=== Available data ===

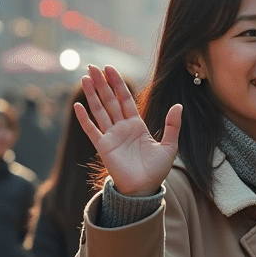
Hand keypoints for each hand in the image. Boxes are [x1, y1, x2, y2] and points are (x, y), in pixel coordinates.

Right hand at [76, 65, 181, 196]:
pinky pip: (92, 130)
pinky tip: (77, 105)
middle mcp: (122, 128)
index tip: (110, 69)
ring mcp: (111, 136)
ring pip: (100, 110)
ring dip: (92, 94)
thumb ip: (173, 126)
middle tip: (93, 66)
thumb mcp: (169, 146)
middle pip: (109, 100)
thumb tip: (178, 105)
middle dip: (102, 83)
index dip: (118, 83)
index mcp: (136, 125)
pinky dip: (84, 118)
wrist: (144, 190)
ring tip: (85, 78)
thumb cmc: (156, 171)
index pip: (125, 99)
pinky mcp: (103, 147)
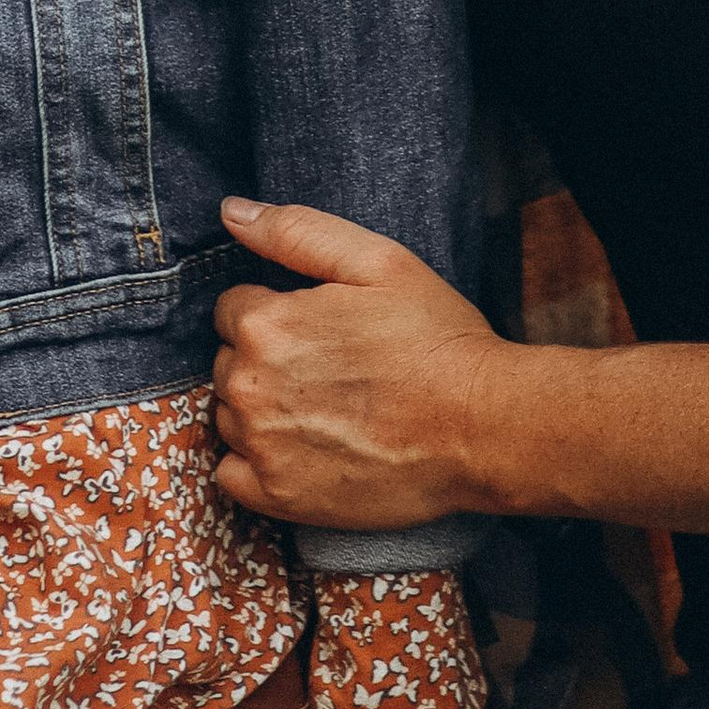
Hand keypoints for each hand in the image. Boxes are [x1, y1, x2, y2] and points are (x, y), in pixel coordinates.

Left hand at [212, 197, 504, 530]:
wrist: (482, 428)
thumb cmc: (435, 339)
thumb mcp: (377, 262)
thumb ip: (294, 231)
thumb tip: (230, 211)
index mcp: (265, 324)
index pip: (231, 308)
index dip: (274, 311)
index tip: (317, 327)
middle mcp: (250, 386)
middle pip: (226, 362)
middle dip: (263, 359)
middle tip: (327, 368)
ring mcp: (261, 448)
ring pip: (228, 415)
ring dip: (258, 409)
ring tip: (321, 409)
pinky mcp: (278, 498)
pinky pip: (231, 474)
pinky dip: (255, 462)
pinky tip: (301, 450)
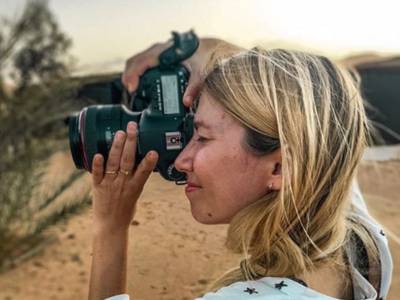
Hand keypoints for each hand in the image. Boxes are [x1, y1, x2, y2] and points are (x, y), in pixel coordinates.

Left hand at [90, 121, 158, 233]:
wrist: (110, 226)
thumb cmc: (125, 211)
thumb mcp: (136, 195)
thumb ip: (138, 179)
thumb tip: (142, 164)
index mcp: (135, 187)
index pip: (144, 172)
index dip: (148, 161)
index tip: (153, 151)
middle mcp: (122, 184)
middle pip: (128, 161)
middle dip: (131, 143)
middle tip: (133, 128)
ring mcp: (109, 184)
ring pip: (113, 163)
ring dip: (116, 147)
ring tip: (120, 134)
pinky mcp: (97, 186)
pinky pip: (96, 174)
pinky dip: (97, 164)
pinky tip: (98, 154)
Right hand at [122, 37, 242, 107]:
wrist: (207, 46)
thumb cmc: (203, 56)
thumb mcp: (200, 72)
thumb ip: (194, 87)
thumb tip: (187, 102)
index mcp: (164, 53)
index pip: (142, 62)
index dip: (133, 75)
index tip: (132, 88)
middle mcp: (158, 50)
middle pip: (135, 61)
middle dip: (128, 76)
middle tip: (129, 92)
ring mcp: (157, 52)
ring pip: (137, 60)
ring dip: (131, 73)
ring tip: (131, 89)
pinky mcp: (159, 55)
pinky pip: (143, 61)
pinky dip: (137, 71)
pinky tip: (139, 82)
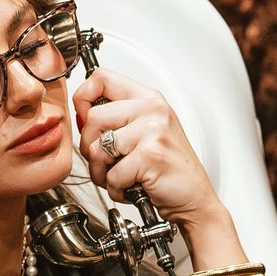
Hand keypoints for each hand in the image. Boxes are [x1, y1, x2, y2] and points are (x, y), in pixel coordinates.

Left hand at [74, 67, 217, 227]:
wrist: (194, 197)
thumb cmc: (170, 168)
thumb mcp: (147, 130)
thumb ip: (118, 116)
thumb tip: (82, 114)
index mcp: (149, 98)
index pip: (101, 78)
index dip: (83, 99)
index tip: (86, 120)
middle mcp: (152, 109)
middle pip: (92, 117)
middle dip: (89, 147)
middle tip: (105, 161)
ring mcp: (153, 130)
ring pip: (97, 147)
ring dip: (101, 172)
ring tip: (119, 177)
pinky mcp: (149, 155)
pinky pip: (112, 174)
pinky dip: (116, 189)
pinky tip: (131, 188)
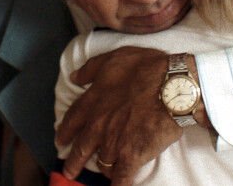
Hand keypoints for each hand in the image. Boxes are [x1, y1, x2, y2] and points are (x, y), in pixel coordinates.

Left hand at [55, 46, 181, 185]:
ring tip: (106, 172)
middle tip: (69, 171)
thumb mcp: (113, 59)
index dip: (65, 131)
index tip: (60, 139)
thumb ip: (91, 69)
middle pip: (81, 148)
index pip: (72, 120)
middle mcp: (98, 125)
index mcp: (93, 102)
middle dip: (73, 162)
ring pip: (102, 163)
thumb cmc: (146, 68)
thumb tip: (75, 77)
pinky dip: (118, 185)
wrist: (171, 86)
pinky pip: (121, 177)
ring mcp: (114, 142)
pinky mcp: (132, 156)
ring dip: (104, 168)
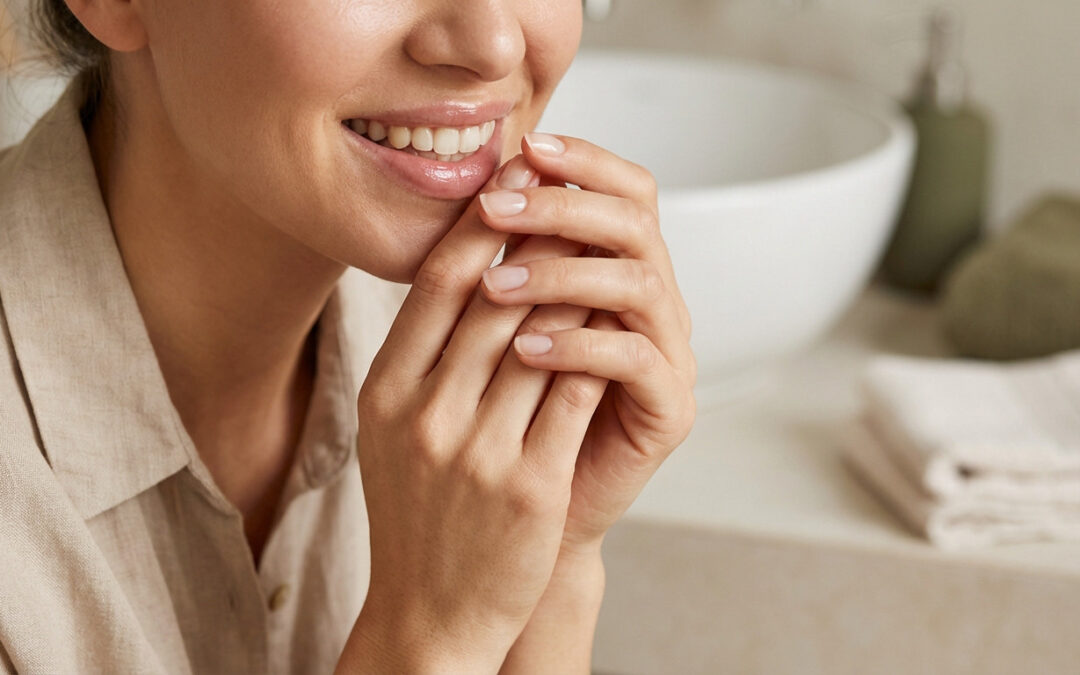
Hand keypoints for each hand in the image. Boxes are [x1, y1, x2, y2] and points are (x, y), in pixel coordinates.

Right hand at [338, 156, 611, 673]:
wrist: (429, 610)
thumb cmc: (415, 514)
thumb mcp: (391, 430)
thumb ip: (419, 356)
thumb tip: (462, 273)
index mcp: (385, 393)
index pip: (435, 286)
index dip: (479, 223)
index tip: (511, 179)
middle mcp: (424, 415)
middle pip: (491, 299)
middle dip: (537, 235)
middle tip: (567, 190)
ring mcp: (476, 451)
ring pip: (540, 337)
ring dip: (576, 282)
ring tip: (600, 243)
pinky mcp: (529, 483)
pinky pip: (573, 393)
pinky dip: (597, 348)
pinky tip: (616, 318)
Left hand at [479, 133, 696, 557]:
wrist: (519, 518)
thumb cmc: (499, 418)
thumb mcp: (491, 330)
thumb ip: (499, 266)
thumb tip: (472, 189)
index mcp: (618, 271)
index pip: (624, 189)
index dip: (581, 161)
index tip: (519, 151)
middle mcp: (653, 302)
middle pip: (634, 221)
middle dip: (561, 206)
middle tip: (494, 208)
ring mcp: (668, 353)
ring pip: (639, 281)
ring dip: (561, 273)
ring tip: (494, 286)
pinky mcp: (670, 406)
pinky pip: (636, 357)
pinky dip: (578, 345)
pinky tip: (524, 349)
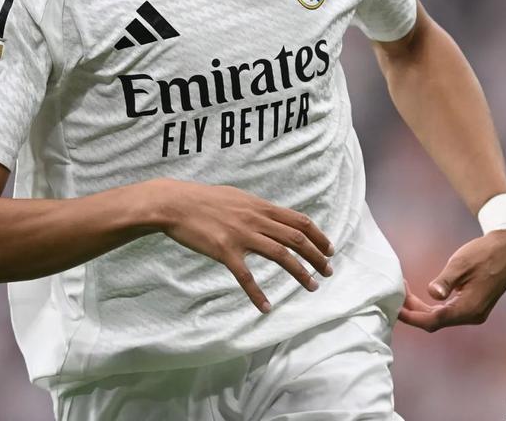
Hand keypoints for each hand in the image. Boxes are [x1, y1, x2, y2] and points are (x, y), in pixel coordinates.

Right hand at [156, 178, 333, 312]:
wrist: (176, 203)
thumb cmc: (203, 199)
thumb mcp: (236, 197)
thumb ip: (256, 208)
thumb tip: (271, 216)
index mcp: (259, 206)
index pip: (298, 220)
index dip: (317, 235)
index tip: (329, 249)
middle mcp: (255, 219)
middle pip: (296, 238)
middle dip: (316, 256)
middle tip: (328, 272)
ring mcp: (241, 235)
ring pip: (280, 255)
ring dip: (300, 273)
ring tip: (312, 286)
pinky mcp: (224, 251)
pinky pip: (246, 276)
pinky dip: (257, 294)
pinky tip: (266, 307)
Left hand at [398, 229, 505, 331]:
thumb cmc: (483, 254)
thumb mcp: (460, 264)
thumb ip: (445, 281)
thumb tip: (433, 295)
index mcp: (469, 309)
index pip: (434, 321)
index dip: (413, 317)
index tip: (396, 309)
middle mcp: (472, 316)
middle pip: (436, 321)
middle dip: (414, 312)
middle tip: (397, 297)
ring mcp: (474, 313)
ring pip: (441, 318)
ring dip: (422, 309)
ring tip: (404, 294)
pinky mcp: (473, 306)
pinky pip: (448, 312)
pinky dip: (433, 306)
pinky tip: (420, 297)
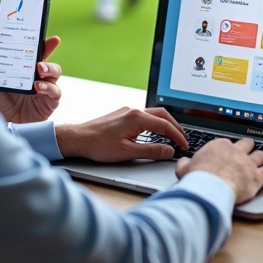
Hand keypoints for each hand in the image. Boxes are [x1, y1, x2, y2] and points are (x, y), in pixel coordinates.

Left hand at [0, 37, 62, 123]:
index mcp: (22, 70)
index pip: (33, 53)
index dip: (40, 42)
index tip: (42, 32)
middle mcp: (35, 78)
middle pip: (47, 59)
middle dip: (49, 50)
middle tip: (48, 44)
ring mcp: (43, 90)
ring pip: (55, 73)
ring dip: (49, 68)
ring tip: (39, 69)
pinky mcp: (48, 103)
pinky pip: (55, 92)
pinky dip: (49, 87)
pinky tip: (38, 87)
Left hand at [56, 107, 187, 161]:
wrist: (78, 139)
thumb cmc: (98, 145)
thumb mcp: (128, 152)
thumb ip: (151, 151)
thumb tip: (169, 151)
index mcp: (136, 117)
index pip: (165, 125)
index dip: (177, 136)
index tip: (184, 145)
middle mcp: (133, 110)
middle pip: (163, 115)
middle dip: (175, 127)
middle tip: (183, 139)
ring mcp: (128, 111)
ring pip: (154, 113)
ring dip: (165, 124)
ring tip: (172, 136)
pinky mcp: (123, 115)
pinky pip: (145, 115)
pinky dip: (155, 123)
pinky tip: (155, 132)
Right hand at [177, 138, 262, 203]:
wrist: (209, 188)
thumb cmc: (197, 179)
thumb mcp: (184, 169)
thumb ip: (185, 164)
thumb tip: (183, 163)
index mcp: (218, 146)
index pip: (226, 144)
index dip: (227, 150)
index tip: (226, 153)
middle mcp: (236, 152)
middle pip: (246, 144)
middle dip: (247, 147)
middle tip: (247, 149)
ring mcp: (248, 163)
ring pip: (259, 155)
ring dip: (261, 157)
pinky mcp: (257, 177)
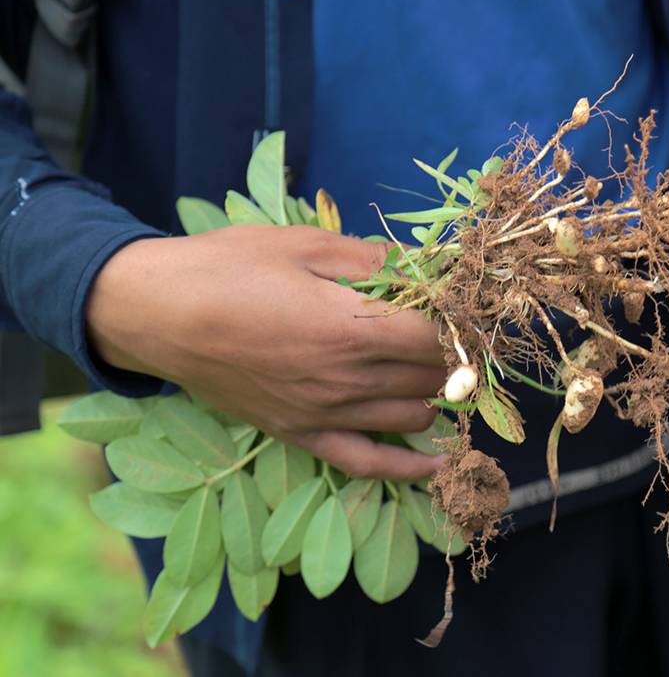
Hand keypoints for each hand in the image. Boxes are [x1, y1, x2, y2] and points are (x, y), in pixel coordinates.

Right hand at [86, 224, 447, 481]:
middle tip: (458, 332)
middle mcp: (347, 380)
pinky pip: (368, 463)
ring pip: (413, 416)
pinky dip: (409, 468)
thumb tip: (425, 266)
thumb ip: (373, 258)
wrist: (157, 314)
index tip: (467, 306)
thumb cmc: (229, 267)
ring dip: (438, 394)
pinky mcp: (302, 434)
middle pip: (433, 377)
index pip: (439, 337)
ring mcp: (325, 414)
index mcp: (353, 327)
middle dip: (456, 355)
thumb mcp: (306, 244)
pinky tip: (440, 462)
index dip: (462, 322)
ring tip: (443, 370)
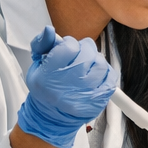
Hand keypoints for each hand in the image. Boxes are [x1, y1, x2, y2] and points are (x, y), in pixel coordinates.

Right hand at [16, 26, 117, 147]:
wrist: (51, 117)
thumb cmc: (45, 89)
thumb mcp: (37, 65)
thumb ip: (43, 44)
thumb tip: (49, 30)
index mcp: (49, 75)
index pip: (69, 46)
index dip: (70, 44)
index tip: (67, 49)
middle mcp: (67, 85)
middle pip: (87, 53)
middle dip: (84, 50)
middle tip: (79, 56)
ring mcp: (84, 95)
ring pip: (100, 64)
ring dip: (95, 61)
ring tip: (86, 66)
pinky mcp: (98, 101)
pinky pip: (110, 78)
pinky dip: (105, 73)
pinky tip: (95, 75)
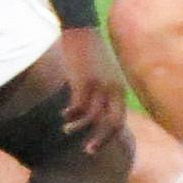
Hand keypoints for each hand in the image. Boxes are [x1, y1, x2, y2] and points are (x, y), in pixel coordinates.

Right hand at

===

## [Task]
Return nothing except the lines from the line with "ring dip: (95, 61)" through the last line of the records above, copied exactly and without pictures.

## [Solution below]
ring dip: (95, 61)
ring tip: (86, 66)
pinky mcp: (98, 101)
pinky pip: (110, 78)
pinky dip: (105, 73)
pinky tip: (95, 75)
Hand keypoints for each hand in the image. Boxes are [x1, y1, x2, y2] and points are (x, y), in pixel coordinates.

Right hand at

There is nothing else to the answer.